[Listed records]:

....

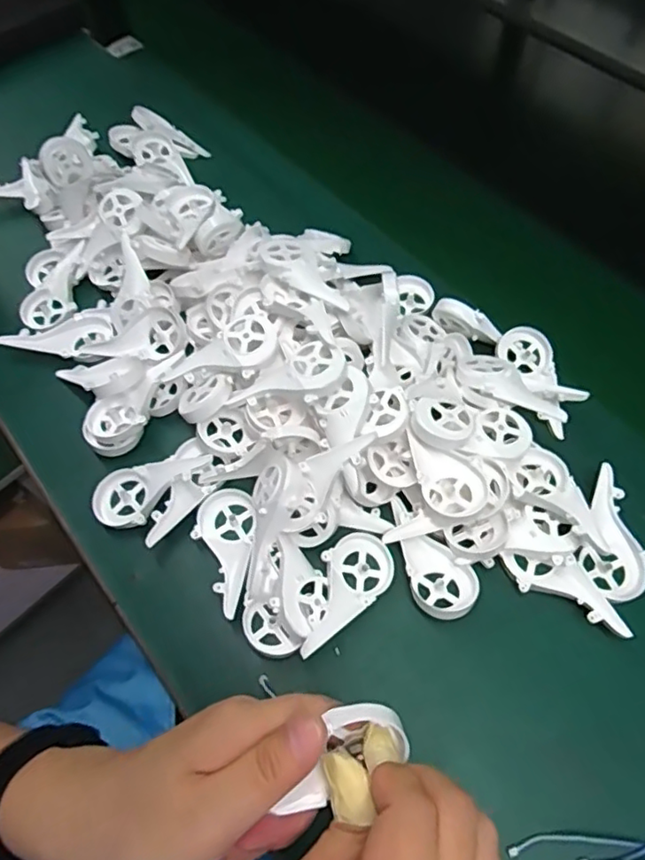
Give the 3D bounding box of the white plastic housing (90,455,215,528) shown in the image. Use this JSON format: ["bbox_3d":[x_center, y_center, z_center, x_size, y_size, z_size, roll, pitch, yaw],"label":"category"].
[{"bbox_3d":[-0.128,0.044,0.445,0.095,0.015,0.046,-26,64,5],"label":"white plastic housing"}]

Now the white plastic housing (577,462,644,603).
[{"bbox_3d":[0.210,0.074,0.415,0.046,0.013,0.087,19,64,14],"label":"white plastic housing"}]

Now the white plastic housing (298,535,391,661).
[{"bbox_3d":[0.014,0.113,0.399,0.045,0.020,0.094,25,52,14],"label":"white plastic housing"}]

....

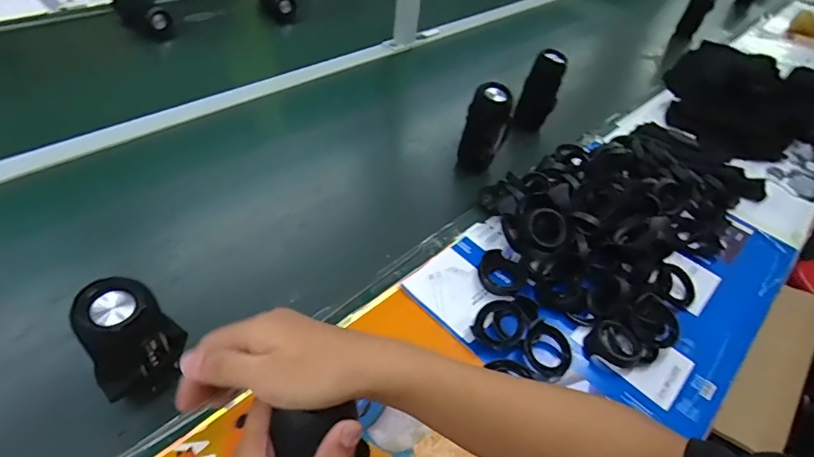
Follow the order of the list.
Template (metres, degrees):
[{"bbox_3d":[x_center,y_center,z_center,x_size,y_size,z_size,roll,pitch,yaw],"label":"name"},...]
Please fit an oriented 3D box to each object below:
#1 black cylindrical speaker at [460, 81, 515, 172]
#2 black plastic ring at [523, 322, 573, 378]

....

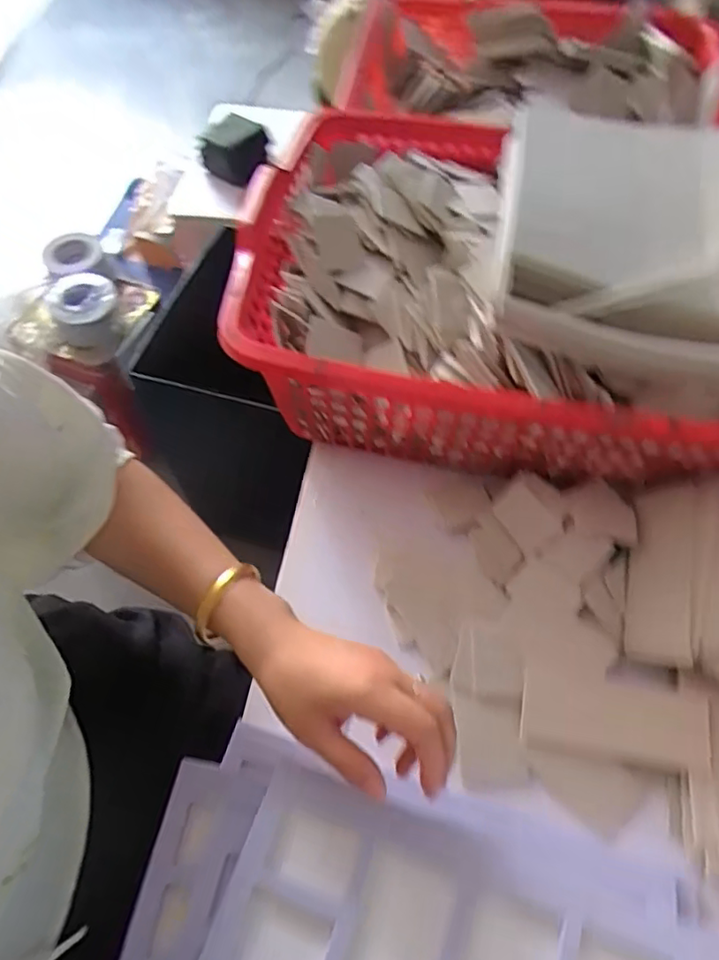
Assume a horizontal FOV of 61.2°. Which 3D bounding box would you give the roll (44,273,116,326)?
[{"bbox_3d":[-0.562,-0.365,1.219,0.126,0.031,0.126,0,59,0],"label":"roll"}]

....

[Exercise directions]:
Please give back, exactly as it stands above, the stretch from the line with "Follow the order of the list." through the line with "#2 black plastic ring at [523, 322, 573, 378]", and no line outside it.

[Answer area]:
Follow the order of the list.
Template (metres, degrees):
[{"bbox_3d":[x_center,y_center,z_center,x_size,y_size,z_size,roll,pitch,yaw],"label":"name"},...]
Please fit an oriented 3D box to each object below:
#1 black cylindrical speaker at [460, 81, 515, 172]
#2 black plastic ring at [523, 322, 573, 378]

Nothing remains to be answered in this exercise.